[Reading text]
□ □ □ □ □ □ □

Monday, February 29, 2016

My Tops of 2016 - February

THE WITCH wowed the hell out of me with its dismal and frightening look at frontier living, religious hypocrisy, and dangerous outside forces.

It feels really, really good to have the first new film I see this year to be a masterpiece. It may even make it to the finish line and be crowned the best film of 2016!

Best Films of 2016

1. The Witch

Reaction to the 2016 Oscars

This year's Oscars was a magnificent triumph over the last year's debacle but really overall, it was a fine and entertaining show. Too bad the rest of America wouldn't really care due to the lack of interesting or popular fare.

15-9. One point less than my usual average of 16-8. I just had to change my mind on the Film Editing, avoided the signs when it came for the Supporting awards, and dismissed the obvious with Best Picture.

The show opens with a "Hey, remember 2015?" montage, filled with such classic films as Fifty Shades of Grey and Ted 2. Young people still like Seth MacFarlane, right? And how interesting of it to be overflowing with images from Straight Outta Compton and Beasts of No Nation.

Chris Rock did really have one whooper of an opening monologue, damning the Hollywood industry and establishment for their backtracking on racial diversity and the #OscarsSoWhite movement for their short-sighted anger at a popularity contest and not focusing on more damning issues. He did a great job throwing live dynamite throughout the night, including plugging "Black Lives Matter" at the very end, but it did get a bit stale when every video gag he later pulled kept repeating the same joke.

The apparent theme of the night was to chronicle the way a movie gets made, awarding first the screenwriters, the production team, and then a supporting actress?

Pop Up Video! I abhorred the little on-screen boxes describing who these celebrities and actors were. Of course I know who Ryan Gosling and Russell Crowe are!

□ □ □ □ □ □ □

Stored data entries

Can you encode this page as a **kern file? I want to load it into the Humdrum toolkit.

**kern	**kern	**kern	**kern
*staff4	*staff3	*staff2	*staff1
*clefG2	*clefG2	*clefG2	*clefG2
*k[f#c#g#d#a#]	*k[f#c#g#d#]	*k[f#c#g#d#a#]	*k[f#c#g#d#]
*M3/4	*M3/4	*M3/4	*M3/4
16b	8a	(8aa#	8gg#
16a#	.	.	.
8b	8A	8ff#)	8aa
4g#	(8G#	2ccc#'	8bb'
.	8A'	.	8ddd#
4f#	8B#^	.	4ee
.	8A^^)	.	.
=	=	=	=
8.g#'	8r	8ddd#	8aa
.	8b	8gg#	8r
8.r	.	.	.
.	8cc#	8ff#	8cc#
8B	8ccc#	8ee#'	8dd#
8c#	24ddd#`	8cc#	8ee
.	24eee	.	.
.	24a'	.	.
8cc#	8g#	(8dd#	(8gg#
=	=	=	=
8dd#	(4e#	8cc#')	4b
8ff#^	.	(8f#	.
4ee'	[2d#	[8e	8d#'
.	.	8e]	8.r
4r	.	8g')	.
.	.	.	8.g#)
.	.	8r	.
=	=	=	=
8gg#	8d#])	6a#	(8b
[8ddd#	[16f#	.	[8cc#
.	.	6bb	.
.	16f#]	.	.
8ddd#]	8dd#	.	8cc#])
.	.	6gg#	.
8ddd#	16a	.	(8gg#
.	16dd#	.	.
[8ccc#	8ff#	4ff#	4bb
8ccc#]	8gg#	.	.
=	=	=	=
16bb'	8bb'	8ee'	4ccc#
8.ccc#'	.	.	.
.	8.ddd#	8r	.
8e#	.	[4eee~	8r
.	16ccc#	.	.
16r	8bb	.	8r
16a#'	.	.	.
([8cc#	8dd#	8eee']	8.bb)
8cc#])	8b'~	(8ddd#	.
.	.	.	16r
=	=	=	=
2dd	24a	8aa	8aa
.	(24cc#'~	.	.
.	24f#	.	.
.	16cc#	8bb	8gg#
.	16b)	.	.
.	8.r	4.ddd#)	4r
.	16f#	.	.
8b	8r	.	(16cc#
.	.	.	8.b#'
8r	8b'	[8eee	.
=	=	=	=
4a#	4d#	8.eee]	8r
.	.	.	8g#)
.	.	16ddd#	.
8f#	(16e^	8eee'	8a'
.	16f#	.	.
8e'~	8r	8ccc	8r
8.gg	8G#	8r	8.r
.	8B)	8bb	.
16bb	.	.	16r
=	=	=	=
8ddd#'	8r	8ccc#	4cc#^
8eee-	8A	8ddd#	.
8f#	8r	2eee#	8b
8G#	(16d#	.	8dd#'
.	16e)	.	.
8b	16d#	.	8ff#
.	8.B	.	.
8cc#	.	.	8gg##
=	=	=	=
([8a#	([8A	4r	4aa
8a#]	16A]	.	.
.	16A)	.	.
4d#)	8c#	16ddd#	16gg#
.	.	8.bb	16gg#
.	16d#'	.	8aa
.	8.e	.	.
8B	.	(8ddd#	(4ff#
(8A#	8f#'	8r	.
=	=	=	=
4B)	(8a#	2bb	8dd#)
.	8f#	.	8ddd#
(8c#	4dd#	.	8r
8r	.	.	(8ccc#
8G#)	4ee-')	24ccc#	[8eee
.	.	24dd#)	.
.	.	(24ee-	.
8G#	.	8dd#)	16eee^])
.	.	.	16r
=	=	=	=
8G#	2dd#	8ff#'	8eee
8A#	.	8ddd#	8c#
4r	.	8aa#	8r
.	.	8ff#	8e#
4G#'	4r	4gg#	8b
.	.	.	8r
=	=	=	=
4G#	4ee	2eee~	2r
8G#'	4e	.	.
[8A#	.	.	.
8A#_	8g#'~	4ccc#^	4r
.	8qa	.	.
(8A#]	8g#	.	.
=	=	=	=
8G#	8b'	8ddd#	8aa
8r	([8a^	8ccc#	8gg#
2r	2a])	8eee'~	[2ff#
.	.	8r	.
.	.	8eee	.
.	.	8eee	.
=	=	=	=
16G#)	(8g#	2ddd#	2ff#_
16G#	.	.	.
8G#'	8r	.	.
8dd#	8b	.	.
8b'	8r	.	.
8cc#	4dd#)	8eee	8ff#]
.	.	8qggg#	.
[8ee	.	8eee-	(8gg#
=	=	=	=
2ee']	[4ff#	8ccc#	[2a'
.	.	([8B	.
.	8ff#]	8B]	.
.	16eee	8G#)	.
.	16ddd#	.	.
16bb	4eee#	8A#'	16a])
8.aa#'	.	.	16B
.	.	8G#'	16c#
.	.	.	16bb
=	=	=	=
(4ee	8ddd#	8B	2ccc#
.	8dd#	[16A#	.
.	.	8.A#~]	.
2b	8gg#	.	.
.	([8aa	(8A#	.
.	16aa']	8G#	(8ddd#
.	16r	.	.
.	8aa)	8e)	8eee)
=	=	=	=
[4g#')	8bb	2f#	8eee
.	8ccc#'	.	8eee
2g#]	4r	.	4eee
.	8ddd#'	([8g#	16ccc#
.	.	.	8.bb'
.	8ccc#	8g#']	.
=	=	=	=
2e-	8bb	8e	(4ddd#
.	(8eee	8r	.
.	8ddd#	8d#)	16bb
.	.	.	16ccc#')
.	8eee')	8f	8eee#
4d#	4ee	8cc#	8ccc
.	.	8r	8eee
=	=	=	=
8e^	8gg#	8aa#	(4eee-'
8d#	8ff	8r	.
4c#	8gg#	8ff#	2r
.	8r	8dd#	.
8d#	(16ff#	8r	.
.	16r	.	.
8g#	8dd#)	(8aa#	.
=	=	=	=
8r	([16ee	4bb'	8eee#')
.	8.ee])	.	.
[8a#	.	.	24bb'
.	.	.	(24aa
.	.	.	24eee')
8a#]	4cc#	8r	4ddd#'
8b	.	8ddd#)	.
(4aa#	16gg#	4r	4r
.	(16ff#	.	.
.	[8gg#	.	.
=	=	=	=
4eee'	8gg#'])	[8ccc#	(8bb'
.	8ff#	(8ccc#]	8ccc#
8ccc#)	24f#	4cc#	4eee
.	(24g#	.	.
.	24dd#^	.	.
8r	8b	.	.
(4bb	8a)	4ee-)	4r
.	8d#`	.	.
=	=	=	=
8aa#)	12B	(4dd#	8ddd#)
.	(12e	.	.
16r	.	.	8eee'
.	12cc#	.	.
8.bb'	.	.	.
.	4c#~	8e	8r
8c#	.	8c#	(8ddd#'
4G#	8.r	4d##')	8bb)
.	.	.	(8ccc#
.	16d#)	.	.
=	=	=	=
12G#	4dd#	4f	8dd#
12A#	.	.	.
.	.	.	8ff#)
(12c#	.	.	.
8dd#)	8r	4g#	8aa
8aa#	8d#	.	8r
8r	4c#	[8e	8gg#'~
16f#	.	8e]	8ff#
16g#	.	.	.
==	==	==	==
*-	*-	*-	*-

□ □ □ □ □ □ □

[Exercise set]
• 1. Repeat the blog post word for word, starting with "This year's Oscars" and going on through "or popular fare.".
• 2. Answer these questions about the blog post.
(a) Which film is ranked number 1 among the best films of 2016?
(b) What record did the writer get on this year's Oscar predictions?
(c) Which two actors does the writer say they already know without the on-screen boxes?
Rely only on the blog post for your answers.

[Answers by task]
• 1.
This year's Oscars was a magnificent triumph over the last year's debacle but really overall, it was a fine and entertaining show. Too bad the rest of America wouldn't really care due to the lack of interesting or popular fare.

• 2.
(a) The Witch
(b) 15-9
(c) Ryan Gosling and Russell Crowe